▸ THE TASK
Stop at the line containing "module mux8x1_8bit(i0,i1,i2,i3,i4,i5,i6,i7,s0,s1,s2,f);": repeat exactly every line of the entries below from the first up to it, plus that line, with pictures omitted.

▸ MATERIALS PROVIDED
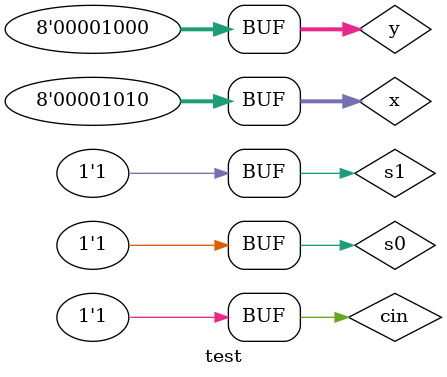
<source format=v>
module Full_Adder(x,y,cin,cout,sum);
  input x,y,cin;
  output cout,sum;
  wire w1,w2,w3;
  and (w1,x,y);
  and (w2,x,cin);
  and (w3,y,cin);
  or (cout,w2,w3,w1);
  xor (sum,x,y,cin);
  
endmodule

module Full_Adder_8bit (x, y, cin, cout, sum);
  
  input cin;
  input [7:0] x,y;
  output cout;
  output [7:0] sum;
  wire c0,c1,c2,c3,c4,c5,c6;
  Full_Adder bit0(.x(x[0]),.y(y[0]),.cin(cin),.cout(c0),.sum(sum[0]));
  Full_Adder bit1(.x(x[1]),.y(y[1]),.cin(c0),.cout(c1),.sum(sum[1]));
  Full_Adder bit2(.x(x[2]),.y(y[2]),.cin(c1),.cout(c2),.sum(sum[2]));
  Full_Adder bit3(.x(x[3]),.y(y[3]),.cin(c2),.cout(c3),.sum(sum[3]));
  Full_Adder bit4(.x(x[4]),.y(y[4]),.cin(c3),.cout(c4),.sum(sum[4]));
  Full_Adder bit5(.x(x[5]),.y(y[5]),.cin(c4),.cout(c5),.sum(sum[5]));
  Full_Adder bit6(.x(x[6]),.y(y[6]),.cin(c5),.cout(c6),.sum(sum[6]));
  Full_Adder bit7(.x(x[7]),.y(y[7]),.cin(c6),.cout(cout),.sum(sum[7]));
  
endmodule 

module mux2x1(i0,i1,s,f);
        input i0,i1,s;
        output f;
        wire w0,w1,w2;
        not(w0,s);
        and(w1,i0,w0);
        and(w2,i1,s);
        or(f,w1,w2);
endmodule

module mux4x1(i0,i1,i2,i3,s0,s1,f);
        input i0,i1,i2,i3,s0,s1;
        output f;
        wire w0,w1;
        mux2x1 mux0(.i0(i0),.i1(i1),.s(s0),.f(w0));
        mux2x1 mux1(.i0(i2),.i1(i3),.s(s0),.f(w1));
        mux2x1 mux3(.i0(w0),.i1(w1),.s(s1),.f(f));
endmodule

module mux8x1(i0,i1,i2,i3,i4,i5,i6,i7,s0,s1,s2,f);
    input i0,i1,i2,i3,i4,i5,i6,i7,s0,s1,s2;
    output f;
    wire w0,w1;
    mux4x1 mux0(.i0(i0),.i1(i1),.i2(i2),.i3(i3),.s0(s0),.s1(s1),.f(w0));
    mux4x1 mux1(.i0(i4),.i1(i5),.i2(i6),.i3(i7),.s0(s0),.s1(s1),.f(w1));
    mux2x1 mux2(.i0(w0),.i1(w1),.s(s2),.f(f));
endmodule

module mux8x1_8bit(i0,i1,i2,i3,i4,i5,i6,i7,s0,s1,s2,f);
    input [7:0]i0,i1,i2,i3,i4,i5,i6,i7;
    input s0,s1,s2;
    output [7:0]f;

    mux8x1 mux0(.i0(i0[0]),.i1(i1[0]),.i2(i2[0]),.i3(i3[0]),.i4(i4[0]),.i5(i5[0]),.i6(i6[0]),.i7(i7[0]),.s0(s0),.s1(s1),.s2(s2),.f(f[0]));
    mux8x1 mux1(.i0(i0[1]),.i1(i1[1]),.i2(i2[1]),.i3(i3[1]),.i4(i4[1]),.i5(i5[1]),.i6(i6[1]),.i7(i7[1]),.s0(s0),.s1(s1),.s2(s2),.f(f[1]));
    mux8x1 mux2(.i0(i0[2]),.i1(i1[2]),.i2(i2[2]),.i3(i3[2]),.i4(i4[2]),.i5(i5[2]),.i6(i6[2]),.i7(i7[2]),.s0(s0),.s1(s1),.s2(s2),.f(f[2]));
    mux8x1 mux3(.i0(i0[3]),.i1(i1[3]),.i2(i2[3]),.i3(i3[3]),.i4(i4[3]),.i5(i5[3]),.i6(i6[3]),.i7(i7[3]),.s0(s0),.s1(s1),.s2(s2),.f(f[3]));
    mux8x1 mux4(.i0(i0[4]),.i1(i1[4]),.i2(i2[4]),.i3(i3[4]),.i4(i4[4]),.i5(i5[4]),.i6(i6[4]),.i7(i7[4]),.s0(s0),.s1(s1),.s2(s2),.f(f[4]));
    mux8x1 mux5(.i0(i0[5]),.i1(i1[5]),.i2(i2[5]),.i3(i3[5]),.i4(i4[5]),.i5(i5[5]),.i6(i6[5]),.i7(i7[5]),.s0(s0),.s1(s1),.s2(s2),.f(f[5]));
    mux8x1 mux6(.i0(i0[6]),.i1(i1[6]),.i2(i2[6]),.i3(i3[6]),.i4(i4[6]),.i5(i5[6]),.i6(i6[6]),.i7(i7[6]),.s0(s0),.s1(s1),.s2(s2),.f(f[6]));
    mux8x1 mux7(.i0(i0[7]),.i1(i1[7]),.i2(i2[7]),.i3(i3[7]),.i4(i4[7]),.i5(i5[7]),.i6(i6[7]),.i7(i7[7]),.s0(s0),.s1(s1),.s2(s2),.f(f[7]));
endmodule


module au(x,y,s0,s1,cin,cout,f);
    input [7:0]x,y;
    input s0,s1,cin;
    output [7:0]f;
    output cout;
    wire [7:0]notY,w1,w2,w3,w4,w5,w6;
    wire cout1,cout2,cout3,cout4,cout5,cout6;
    
    not(notY[0],y[0]);
    not(notY[1],y[1]);
    not(notY[2],y[2]);
    not(notY[3],y[3]);
    not(notY[4],y[4]);
    not(notY[5],y[5]);
    not(notY[6],y[6]);
    not(notY[7],y[7]);
    
    
    
    Full_Adder_8bit full0(.x(x), .y(8'b00000001), .cin(1'b0), .cout(cout1), .sum(w1));
    Full_Adder_8bit full1(.x(x), .y(y), .cin(1'b0), .cout(cout2), .sum(w2));
    Full_Adder_8bit full2(.x(x), .y(y), .cin(1'b1), .cout(cout3), .sum(w3));
    Full_Adder_8bit full3(.x(x), .y(notY), .cin(1'b1), .cout(cout4), .sum(w4));
    Full_Adder_8bit full4(.x(x), .y(notY), .cin(1'b0), .cout(cout5), .sum(w5));
    Full_Adder_8bit full5(.x(x), .y(8'b11111110), .cin(1'b1), .cout(cout6), .sum(w6));
    
    mux8x1_8bit muxF(.i0(x),.i1(w1),.i2(w2),.i3(w3),.i4(w4),.i5(w5),.i6(w6),.i7(y),.s0(cin),.s1(s0),.s2(s1),.f(f));
    mux8x1 muxF1(.i0(1'b0),.i1(cout1),.i2(cout2),.i3(cout3),.i4(cout4),.i5(cout5),.i6(cout6),.i7(1'b0),.s0(s0),.s1(s1),.s2(s2),.f(cout));
    
endmodule

module test;
    reg [7:0]x,y;
    reg s0,s1,cin;
    wire cout;
    wire [7:0]f;
    
    au au(.x(x),.y(y),.s0(s0),.s1(s1),.cin(cin),.cout(cout),.f(f));
    initial begin
        $monitor("x= %b , y= %b , s0= %b ,s1= %b, cin= %b | cout= %b , f=>%b",x,y,s0,s1,cin,cout,f);
        x=8'b00001010;y=8'b00001000;
        s0=1'b0;s1=1'b0;cin=1'b0;
        #5
        s0=1'b0;s1=1'b0;cin=1'b1;
        #5
        s0=1'b1;s1=1'b0;cin=1'b0;
        #5
        s0=1'b1;s1=1'b0;cin=1'b1;
        #5
        s0=1'b0;s1=1'b1;cin=1'b0;
        #5
        s0=1'b0;s1=1'b1;cin=1'b1;
        #5
        s0=1'b1;s1=1'b1;cin=1'b0;
        #5
        s0=1'b1;s1=1'b1;cin=1'b1;     
    end
endmodule

</source>
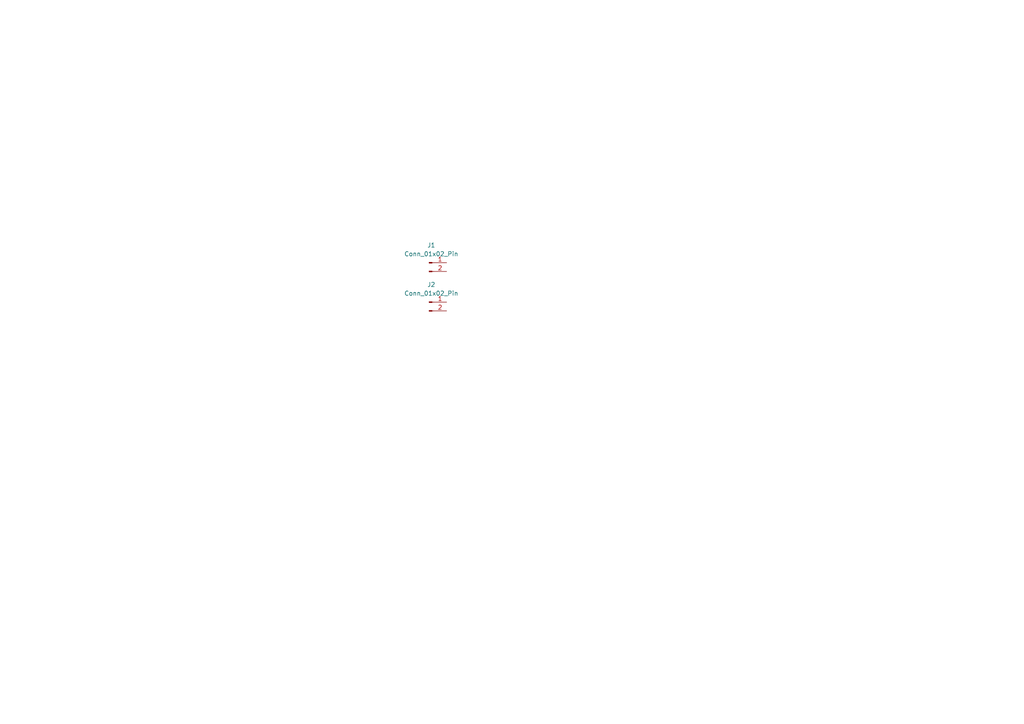
<source format=kicad_sch>
(kicad_sch
	(version 20231120)
	(generator "eeschema")
	(generator_version "8.0")
	(uuid "5b9556ff-85f4-45b0-a95e-eca15e761b94")
	(paper "A4")
	
	(symbol
		(lib_id "Connector:Conn_01x02_Pin")
		(at 124.46 87.63 0)
		(unit 1)
		(exclude_from_sim no)
		(in_bom yes)
		(on_board yes)
		(dnp no)
		(fields_autoplaced yes)
		(uuid "2118b4ee-38cf-4d20-93a0-15ffda73cc2b")
		(property "Reference" "J2"
			(at 125.095 82.55 0)
			(effects
				(font
					(size 1.27 1.27)
				)
			)
		)
		(property "Value" "Conn_01x02_Pin"
			(at 125.095 85.09 0)
			(effects
				(font
					(size 1.27 1.27)
				)
			)
		)
		(property "Footprint" "Connector_PinHeader_2.54mm:PinHeader_1x02_P2.54mm_Vertical"
			(at 124.46 87.63 0)
			(effects
				(font
					(size 1.27 1.27)
				)
				(hide yes)
			)
		)
		(property "Datasheet" "~"
			(at 124.46 87.63 0)
			(effects
				(font
					(size 1.27 1.27)
				)
				(hide yes)
			)
		)
		(property "Description" "Generic connector, single row, 01x02, script generated"
			(at 124.46 87.63 0)
			(effects
				(font
					(size 1.27 1.27)
				)
				(hide yes)
			)
		)
		(pin "2"
			(uuid "4959737c-ce36-47b9-b287-fdf07913c75c")
		)
		(pin "1"
			(uuid "f7bc6271-8461-4de4-aa10-94226d363a3c")
		)
		(instances
			(project "hello"
				(path "/5b9556ff-85f4-45b0-a95e-eca15e761b94"
					(reference "J2")
					(unit 1)
				)
			)
		)
	)
	(symbol
		(lib_id "Connector:Conn_01x02_Pin")
		(at 124.46 76.2 0)
		(unit 1)
		(exclude_from_sim no)
		(in_bom yes)
		(on_board yes)
		(dnp no)
		(fields_autoplaced yes)
		(uuid "959ba623-f688-4b44-9003-55b5aeb885ba")
		(property "Reference" "J1"
			(at 125.095 71.12 0)
			(effects
				(font
					(size 1.27 1.27)
				)
			)
		)
		(property "Value" "Conn_01x02_Pin"
			(at 125.095 73.66 0)
			(effects
				(font
					(size 1.27 1.27)
				)
			)
		)
		(property "Footprint" "Connector_PinHeader_2.54mm:PinHeader_1x02_P2.54mm_Vertical"
			(at 124.46 76.2 0)
			(effects
				(font
					(size 1.27 1.27)
				)
				(hide yes)
			)
		)
		(property "Datasheet" "~"
			(at 124.46 76.2 0)
			(effects
				(font
					(size 1.27 1.27)
				)
				(hide yes)
			)
		)
		(property "Description" "Generic connector, single row, 01x02, script generated"
			(at 124.46 76.2 0)
			(effects
				(font
					(size 1.27 1.27)
				)
				(hide yes)
			)
		)
		(pin "2"
			(uuid "efde5b8c-22fa-4a56-b5d4-f5353ebab80f")
		)
		(pin "1"
			(uuid "57674967-ecbd-4b19-bde9-05b4bfdc8b0b")
		)
		(instances
			(project ""
				(path "/5b9556ff-85f4-45b0-a95e-eca15e761b94"
					(reference "J1")
					(unit 1)
				)
			)
		)
	)
	(sheet_instances
		(path "/"
			(page "1")
		)
	)
)

</source>
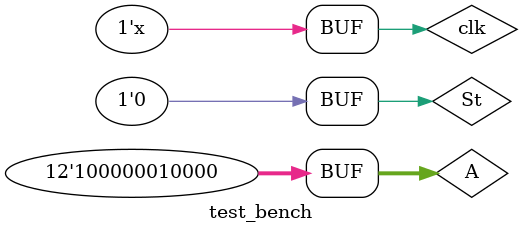
<source format=v>
`timescale 1ns / 1ps
module test_bench();

 // Clock signal setup
reg clk = 0;
always
    #10 clk = ~clk; // Change every 10

reg [11:0] A;
reg St;
wire [9:0] B;

BCD_Binary3 bcd(St, A, B, clk);

initial begin // Initialize input
    St = 0;
    A = 12'b100000010000;
    #5 St = 1; // Leave on for 2 cycles to initialize, then start
    #35 St = 0;
end

endmodule
</source>
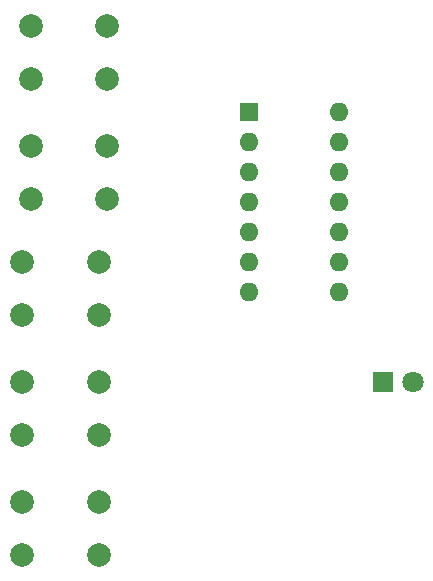
<source format=gbr>
%TF.GenerationSoftware,KiCad,Pcbnew,7.0.10*%
%TF.CreationDate,2024-05-08T18:11:24-05:00*%
%TF.ProjectId,pk16,706b3136-2e6b-4696-9361-645f70636258,rev?*%
%TF.SameCoordinates,Original*%
%TF.FileFunction,Soldermask,Bot*%
%TF.FilePolarity,Negative*%
%FSLAX46Y46*%
G04 Gerber Fmt 4.6, Leading zero omitted, Abs format (unit mm)*
G04 Created by KiCad (PCBNEW 7.0.10) date 2024-05-08 18:11:24*
%MOMM*%
%LPD*%
G01*
G04 APERTURE LIST*
%ADD10C,2.000000*%
%ADD11C,1.800000*%
%ADD12R,1.800000X1.800000*%
%ADD13R,1.600000X1.600000*%
%ADD14O,1.600000X1.600000*%
G04 APERTURE END LIST*
D10*
%TO.C,SW5*%
X27940000Y-68580000D03*
X21440000Y-68580000D03*
X27940000Y-73080000D03*
X21440000Y-73080000D03*
%TD*%
%TO.C,SW4*%
X27940000Y-58420000D03*
X21440000Y-58420000D03*
X27940000Y-62920000D03*
X21440000Y-62920000D03*
%TD*%
%TO.C,SW3*%
X27940000Y-48260000D03*
X21440000Y-48260000D03*
X27940000Y-52760000D03*
X21440000Y-52760000D03*
%TD*%
%TO.C,SW2*%
X28650000Y-38390000D03*
X22150000Y-38390000D03*
X28650000Y-42890000D03*
X22150000Y-42890000D03*
%TD*%
%TO.C,SW1*%
X22150000Y-32730000D03*
X28650000Y-32730000D03*
X22150000Y-28230000D03*
X28650000Y-28230000D03*
%TD*%
D11*
%TO.C,D1*%
X54500000Y-58420000D03*
D12*
X51960000Y-58420000D03*
%TD*%
D13*
%TO.C,U1*%
X40640000Y-35560000D03*
D14*
X40640000Y-38100000D03*
X40640000Y-40640000D03*
X40640000Y-43180000D03*
X40640000Y-45720000D03*
X40640000Y-48260000D03*
X40640000Y-50800000D03*
X48260000Y-50800000D03*
X48260000Y-48260000D03*
X48260000Y-45720000D03*
X48260000Y-43180000D03*
X48260000Y-40640000D03*
X48260000Y-38100000D03*
X48260000Y-35560000D03*
%TD*%
M02*

</source>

▸ TASK OUTPUT
<source format=v>
module Full_Adder(x,y,cin,cout,sum);
  input x,y,cin;
  output cout,sum;
  wire w1,w2,w3;
  and (w1,x,y);
  and (w2,x,cin);
  and (w3,y,cin);
  or (cout,w2,w3,w1);
  xor (sum,x,y,cin);
  
endmodule

module Full_Adder_8bit (x, y, cin, cout, sum);
  
  input cin;
  input [7:0] x,y;
  output cout;
  output [7:0] sum;
  wire c0,c1,c2,c3,c4,c5,c6;
  Full_Adder bit0(.x(x[0]),.y(y[0]),.cin(cin),.cout(c0),.sum(sum[0]));
  Full_Adder bit1(.x(x[1]),.y(y[1]),.cin(c0),.cout(c1),.sum(sum[1]));
  Full_Adder bit2(.x(x[2]),.y(y[2]),.cin(c1),.cout(c2),.sum(sum[2]));
  Full_Adder bit3(.x(x[3]),.y(y[3]),.cin(c2),.cout(c3),.sum(sum[3]));
  Full_Adder bit4(.x(x[4]),.y(y[4]),.cin(c3),.cout(c4),.sum(sum[4]));
  Full_Adder bit5(.x(x[5]),.y(y[5]),.cin(c4),.cout(c5),.sum(sum[5]));
  Full_Adder bit6(.x(x[6]),.y(y[6]),.cin(c5),.cout(c6),.sum(sum[6]));
  Full_Adder bit7(.x(x[7]),.y(y[7]),.cin(c6),.cout(cout),.sum(sum[7]));
  
endmodule 

module mux2x1(i0,i1,s,f);
        input i0,i1,s;
        output f;
        wire w0,w1,w2;
        not(w0,s);
        and(w1,i0,w0);
        and(w2,i1,s);
        or(f,w1,w2);
endmodule

module mux4x1(i0,i1,i2,i3,s0,s1,f);
        input i0,i1,i2,i3,s0,s1;
        output f;
        wire w0,w1;
        mux2x1 mux0(.i0(i0),.i1(i1),.s(s0),.f(w0));
        mux2x1 mux1(.i0(i2),.i1(i3),.s(s0),.f(w1));
        mux2x1 mux3(.i0(w0),.i1(w1),.s(s1),.f(f));
endmodule

module mux8x1(i0,i1,i2,i3,i4,i5,i6,i7,s0,s1,s2,f);
    input i0,i1,i2,i3,i4,i5,i6,i7,s0,s1,s2;
    output f;
    wire w0,w1;
    mux4x1 mux0(.i0(i0),.i1(i1),.i2(i2),.i3(i3),.s0(s0),.s1(s1),.f(w0));
    mux4x1 mux1(.i0(i4),.i1(i5),.i2(i6),.i3(i7),.s0(s0),.s1(s1),.f(w1));
    mux2x1 mux2(.i0(w0),.i1(w1),.s(s2),.f(f));
endmodule

module mux8x1_8bit(i0,i1,i2,i3,i4,i5,i6,i7,s0,s1,s2,f);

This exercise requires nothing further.